--- Extrait proposé ---
Il n’en a pas l’air comme ça, mais Del Bosque marche avant tout à l’affect. C’est d’ailleurs pour cette raison qu’il n’a pas retenu Roberto Soldado. Entre le sélectionneur de la Roja et l’attaquant Che, le courant n’est jamais vraiment passé. Les deux hommes ont rapidement appris à se méfier l’un de l’autre dans les installations du Real Madrid. Au début du millénaire, Del Bosque est l’entraîneur heureux des Galácticos, mais la presse madrilène organise une campagne médiatique pour que certains jeunes du club aient leur chance entre les Ballons d’Or de l’équipe première. Soldado, alors buteur du Real Madrid Castilla, est le premier à râler sur son sort et n’hésite pas à critiquer publiquement les choix de celui qui, à ses yeux, oublie « la cantera et le produit national » . Résultat : Soldado n’intégrera finalement le groupe pro merengue qu’après le départ de Del Bosque de la Maison Blanche. Depuis, et même s’il se garde bien de le dire publiquement, Del Bosque considère Soldado avant tout comme un mec qui fait beaucoup de bruit pour rien. Alors oui, il marque des buts, mais surtout contre des petites équipes. Certes, il a du caractère, mais pas forcément une mentalité de winner. Il faut dire que les coups de sang de Soldado riment souvent avec carton rouge et irrégularité, comme le démontre une deuxième partie de saison plutôt décevante question statistiques.
--- Informations fournies ---
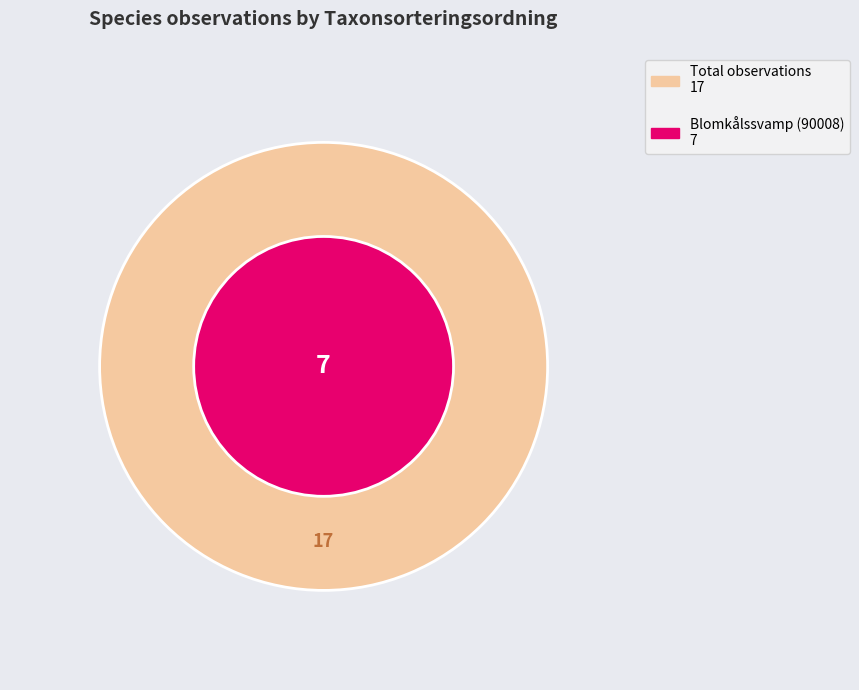

Is there any slice that represents more than half of the pie?

Yes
---
Reprenez le fil du texte sur Del Bosque et Soldado là où il s'interrompt. Les informations fournies n'entrent pas en jeu ici.

Votre réponse:
À 27 ans, Soldado a réalisé la meilleure saison de sa carrière avec Valence, mais n’a toujours pas disputé la moindre grande compétition avec la Roja (en 2008, Aragones comptait l’appeler, mais il avait dû déclarer forfait sur blessure). Hasard ou coïncidence, Del Bosque lui a préféré celui qui l’avait remplacé en attaque au Real Madrid Castilla lorsqu’il était monté en grade. Celui que le Real Madrid avait bien failli choisir avant d’opter pour Benzema. Celui, aussi, qui ne fera pas exploser la dynamique d’un groupe champion du monde et qui ne lui cassera pas non plus les pieds pendant les longues nuits ukraino-polonaises. Del Bosque, dont le boulot consiste surtout à conserver le fragile équilibre existant dans une équipe composée de barcelonais et de merengues (des mecs qui se foutent allègrement sur la gueule à l’occasion des clásicos), a donc fait dans le consensus, en couchant le nom d’Álvaro Negredo sur sa liste des 23.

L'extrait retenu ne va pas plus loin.